Книги Иакововы — страница 27 из 51

- В общем так, Хаскель, передай Арону, чтобы о подобном он и не думал. Мы вашей крови проливать не желаем, но Рога­тин наш.

Хаскель тут же смывается, спотыкаясь на полах собственного лапсердака. У ворот взгляд его замечает спокойно стоящую фигуру со страшным, деформированным лицом, и, увидав ее, начинает ныть от страха:

- Голем! Голем…

Добрушка из Моравии потрясен случившимся и прижимает жену к себе. Он сетует на то, что все здесь просто дикари, а вот у них, в Моравии, свое делают в своих домах, и никто в их дела не вмешивается. И чтобы камнями бросать!...

Недовольный Натан Шор жестом приказывает "голему" вернуться в сарай, где тот живет. Придется теперь от него изба­виться, потому что Хаскель обязательно выдаст.

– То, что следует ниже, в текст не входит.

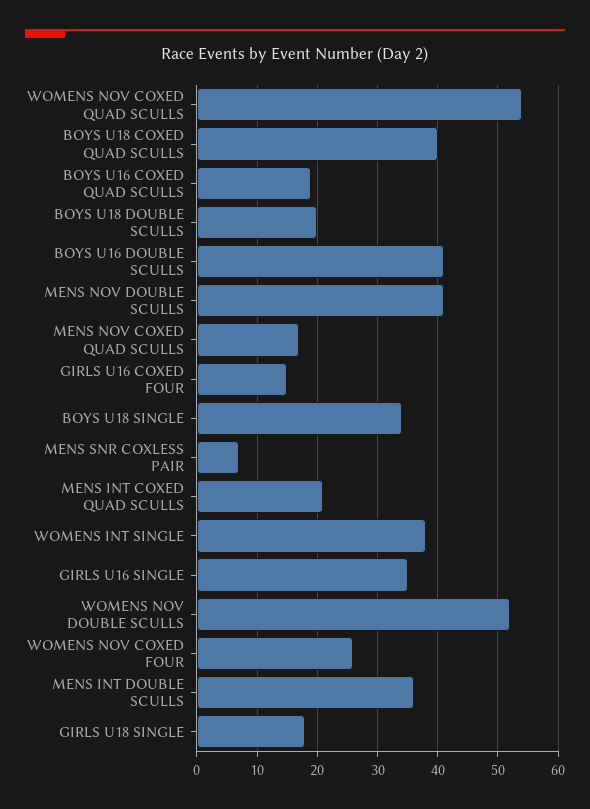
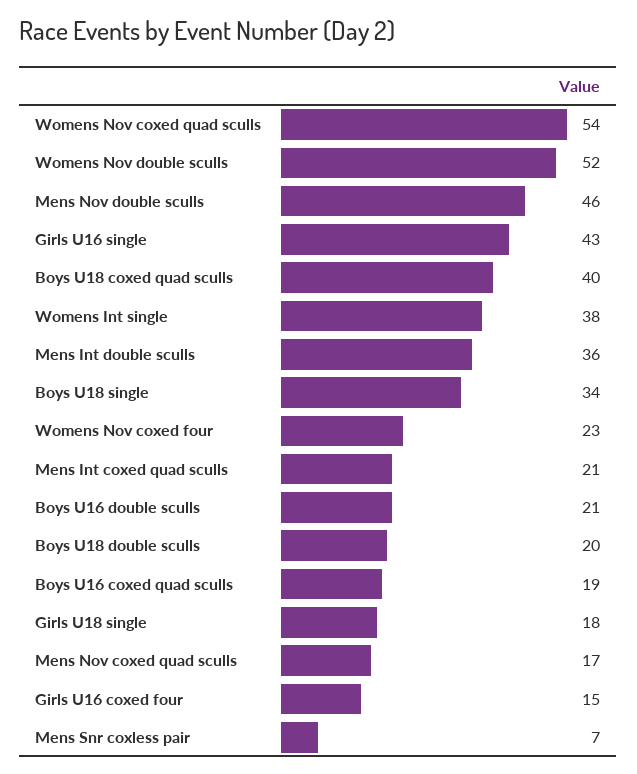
BOYS U16 DOUBLE SCULLS: 41 -> 21
MENS NOV DOUBLE SCULLS: 41 -> 46
GIRLS U16 SINGLE: 35 -> 43
WOMENS NOV COXED FOUR: 26 -> 23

Беглец – так называют этого беглого крестьянина с отмороженным лицом и багровыми руками. Огромный, молчаливый, черты лица у него смазаны, потому что после отморожения на нем остались шрамы. Его громадные красные ладони походят больше на некие клубни, они шершавые и опухшие. Возбуждают у других уважением. Беглец силен как бык, но исключительно лас­ков. Спит он в хлеву, пристройке, одна стена в которой теплая, потому что прилегает к дому. Мужик он трудолюбивый и понятли­вый, все работы выполняет солидно, с крестьянской изобретательностью, неспешно, зато тщательно. Эта его привязанность мно­гим кажется странной, какое ему дело до жидов, которыми, будучи крестьянином, он наверняка презирает и которых ненавидит? Это ведь они являются причиной множества его мужицких несчастий – это они арендуют панские имения, это они собирают подати, они же делают людей пьяницами в своих корчмах, а только лишь кто из них почувствует себя увереннее сразу же ведут себя будто рабовладельцы.

Но по этому голему никакой злости не видно. Возможно, что у него что-то с головой, что вместе с лицом и руками ему от­морозило какой-то шмат ума – потому-то он такой медлительный, словно бы от вечного холода.

Шоры нашли его в снегу одной ужасно холодной зимой, когда они возвращались с ярмарки домой. И только лишь потому, что Элишу захотелось по нужде. С этим беглецом был еще один, как и он, в мужицком сукмане, в набитых соломой сапогах, с меш­ком, в котором остались только хлебные крошки и носки, только он уже был мертв. Тела уже припорошил снег, так что Шор был уверен, что это дохлые звери. Труп мертвеца он оставил в лесу.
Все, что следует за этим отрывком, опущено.